«Ведь сколько же раз я говорил вам, что основная ваша ошибка заключается в том, что вы недооцениваете значение человеческих глаз. Поймите, что язык может скрыть истину, а глаза – никогда! Вам задают внезапный вопрос, вы даже не вздрагиваете, в одну секунду вы овладеваете собой (…) но, увы, встревоженная вопросом истина со дна души на мгновение прыгает в глаза, и всё кончено».
Это, как вы, несомненно, догадались, цитата из Булгакова, из «Мастера и Маргариты».
Так вот. Смотрите, смотрите на влюблённых! Им хорошо друг с другом. Они разговаривают, шутят, смеются. А их глаза? И глаза у них тоже смеются. Но как-то мгновенно становятся серьёзными и как бы безразличными к тому, что они должны были бы выразить. И эта их серьёзность, это безразличие выдают, что не выражали они главной приметы влюблённых, – радости от общения друг с другом. А не выражали, потому что большинство теперешних актёров не умеют жить в своей роли.
«Это не для самооправданья», – как написал однажды в чудесном стихотворении Давид Самойлов. Оправдываться не собираюсь. После сценария Ольшанского на моём столе оказывалось немало других, быть может, и гораздо худших. Я втянулся в написание редакционных заключений. И писал их лихо, так что Скрипицын только одобрительно покрякивал, почитывая.
Я был как гоголевский Хлестаков. Помните? «.Этакая крыса, пером только – тр, тр. пошёл писать». Конечно, не желая того, он говорит это именно о себе и таких, как он. Ведь он так и начинает своё жизнеописание в доме Городничего: «Вы, может быть, думаете, что я только переписываю; нет, начальник отделения со мной на дружеской ноге». (Разрядка в цитате, как вы понимаете, моя.)

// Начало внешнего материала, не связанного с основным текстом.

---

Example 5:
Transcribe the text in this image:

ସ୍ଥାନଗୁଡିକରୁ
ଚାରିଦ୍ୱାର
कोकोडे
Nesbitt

Вот и я на пишущей машинке – только «тр, тр», – и безликое заключение готово. С начальником отделения я на дружеской ноге не был. (Как, впрочем, и Хлестаков, который тут привирает.) Но он был мною доволен. Столоначальник – тоже. А уж я-то (подражая гоголевскому стилю), я-то как был доволен этим своим местом!
* * *
Я пришёл в Комитет за несколько месяцев до открытия первого Московского международного кинофестиваля, который тогда был в диковинку, как перед этим Всемирный фестиваль молодёжи в 1957-м году, Международный конкурс имени Чайковского в 58-м или американская выставка в Сокольниках в 59-м. Попасть на подобные мероприятия было заветной мечтой москвичей. На конкурсные и внеконкурсные просмотры фильмов билеты распределялись в основном по предприятиям. В свободной продаже их почти не было или они быстро заканчивались. А для нас, работников Госкино, броня была в любом кинотеатре. Подходишь к окошечку администратора, извиняешься перед стоящей к нему очередью, суёшь в окошечко своё удостоверение и покупаешь два билета на очень неплохие места. Показы обычно составлялись хитро – в один сеанс втюхивали два фильма: какую-нибудь слезливую румынскую мелодраму, или утомительную музыкальную картину из Индии, или египетскую – с неправдоподобной даже для дошкольника героикой войны, а в конце показывали фильм, ради которого зрители проглатывали бездарную муть первого, – французский, итальянский, английский, испанский, шведский, американский. Пресса писала об удивительной доброжелательности московской публики. Я назвал бы это не доброжелательностью, а въевшейся в сознание народа привычкой получать малосъедобный продукт в довесок к съедобному. Привычка укоренилась, сделалась правилом, против которого роптать не полагалось. Да и не роптали – давно смирились!